US 12,423,118 B2
Robotic process automation using enhanced object detection to provide resilient playback capabilities
Sudhir Kumar Singh, Dublin, CA (US); Jesse Truscott, Petaluma, CA (US); Virinchipuram Anand, San Ramon, CA (US); and Harshil Lodhiya, Vadodara (IN)
Assigned to Automation Anywhere, Inc., San Jose, CA (US)
Filed by Automation Anywhere, Inc., San Jose, CA (US)
Filed on Dec. 31, 2020, as Appl. No. 17/139,842.
Claims priority of provisional application 63/060,541, filed on Aug. 3, 2020.
Prior Publication US 2022/0032471 A1, Feb. 3, 2022
Int. Cl. G06F 9/451 (2018.01); B25J 13/06 (2006.01); G06F 3/0485 (2022.01)

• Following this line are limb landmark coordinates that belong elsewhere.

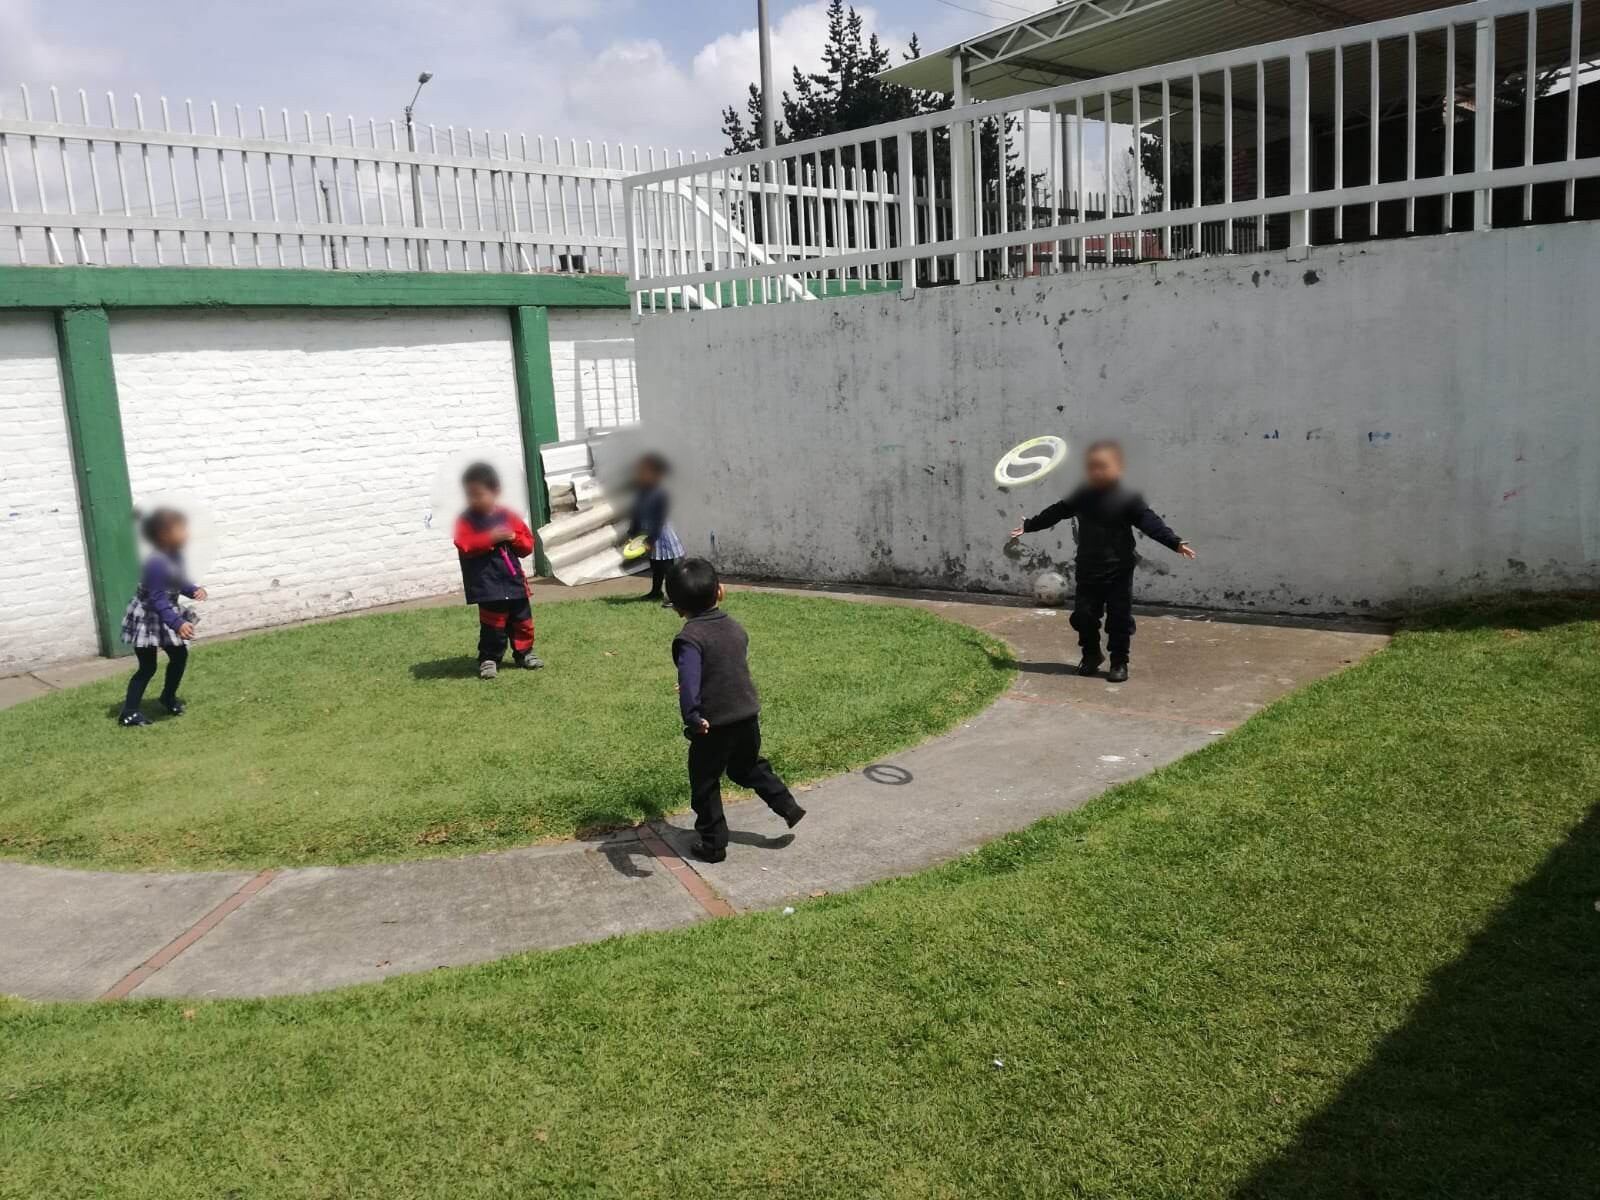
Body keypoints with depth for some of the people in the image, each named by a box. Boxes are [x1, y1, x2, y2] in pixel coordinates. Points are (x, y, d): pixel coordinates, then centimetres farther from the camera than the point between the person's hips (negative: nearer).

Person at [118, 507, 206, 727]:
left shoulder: (174, 555, -3)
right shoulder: (156, 563, -31)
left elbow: (178, 582, 13)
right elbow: (158, 601, -33)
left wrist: (194, 590, -7)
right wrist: (178, 624, -42)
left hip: (164, 616, 9)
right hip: (147, 618, -9)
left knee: (180, 655, 16)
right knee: (148, 667, -5)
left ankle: (169, 698, 36)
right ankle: (129, 714, 2)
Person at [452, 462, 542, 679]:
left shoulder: (509, 517, 5)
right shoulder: (466, 520, -3)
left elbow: (528, 545, 8)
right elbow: (464, 545, -18)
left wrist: (514, 538, -13)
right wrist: (490, 538, -24)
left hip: (514, 580, 4)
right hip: (488, 585, -4)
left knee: (522, 621, 13)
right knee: (493, 624, -3)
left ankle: (524, 653, 28)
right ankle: (489, 659, 8)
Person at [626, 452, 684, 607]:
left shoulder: (660, 494, -22)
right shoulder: (641, 493, 4)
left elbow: (659, 520, -22)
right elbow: (637, 516, 14)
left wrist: (651, 540, -22)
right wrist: (632, 534, 12)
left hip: (661, 536, -9)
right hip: (649, 537, 9)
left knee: (668, 567, -8)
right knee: (655, 566, 21)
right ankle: (656, 591, 34)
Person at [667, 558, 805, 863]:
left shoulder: (689, 637, -18)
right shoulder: (736, 628, 4)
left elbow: (689, 677, -33)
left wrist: (692, 717, -37)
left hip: (713, 724, -6)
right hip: (748, 715, 6)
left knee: (704, 783, 12)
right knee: (748, 768, 30)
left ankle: (712, 843, 19)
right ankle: (788, 806, 27)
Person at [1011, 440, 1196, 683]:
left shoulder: (1128, 500, -10)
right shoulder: (1081, 498, 3)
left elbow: (1150, 523, -16)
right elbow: (1055, 513, 14)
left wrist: (1176, 542, -27)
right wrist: (1028, 526, 21)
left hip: (1118, 571, -4)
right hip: (1087, 571, 4)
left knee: (1119, 617, 1)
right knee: (1084, 614, 9)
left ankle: (1119, 662, 13)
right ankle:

CPC G06F 9/451 (2018.02) [B25J 13/06 (2013.01); G06F 3/0485 (2013.01); G05B 2219/32128 (2013.01); G05B 2219/50391 (2013.01)] 20 Claims
OG exemplary drawing
 
1. A computer-implemented method for facilitating execution of a robotic process automation, the method comprising:
capturing an initial image of an initial user interface (UI) presented on a display device by an application program operating on a computing device;
detecting a plurality of UI controls of the initial UI within the captured initial image by programmatic examination of the captured initial image;
detecting positioning data and sizing data for each of the UI controls of the initial UI;
detecting a plurality of UI text labels of the initial UI within the captured initial image by programmatic examination of the captured initial image;
detecting positioning data and sizing data for each of the UI text labels;
associating the UI text labels to the UI controls based on the positioning data and the sizing data for the UI text labels and for UI controls of the initial UI;
recording a series of user interactions with a plurality of different ones of the UI controls of the initial UI;
subsequently capturing a subsequent image of a subsequent UI presented on a display device, the subsequent UI being generated by the same application program as the application program generating the initial UI, with the same application program operating on a computing device and presenting the subsequent UI on a display device;
detecting a plurality of UI controls of the subsequent UI within the captured subsequent image by programmatic examination of the captured subsequent image;
detecting positioning data and sizing data for each of the UI controls of the subsequent UI;
detecting a plurality of UI text labels of the subsequent UI within the captured subsequent image by programmatic examination of the captured subsequent image;
detecting positioning data and sizing data for each of the UI text labels of the subsequent UI;
associating the UI text labels to the UI controls based on the positioning data and the sizing data for the UI text labels and for UI controls of the subsequent UI;
matching the UI controls of the subsequent UI to the UI controls of the initial UI, the matching using the UI text labels that are associated with the respective UI controls of the initial UI and the subsequent UI; and
programmatically causing one or more interactions of the series of user interactions previously recorded with respect to at least one of the UI controls of the initial UI to be provided to and induced on at least one of the UI controls of the subsequent UI that has been matched to the at least one of the UI controls of the initial UI,
wherein the detecting positioning data and sizing data for the UI controls of the subsequent UI identifies at least a boundary box for each of the UI controls,
wherein the associating of the UI text labels to the UI controls is based on a separation distance and a direction from each of one or more of the UI controls to each of one or more of the UI text labels, and
wherein at least one of the UI text labels being associated with at least one of the UI controls is positioned external to the boundary box for each of the corresponding one or more of the UI controls.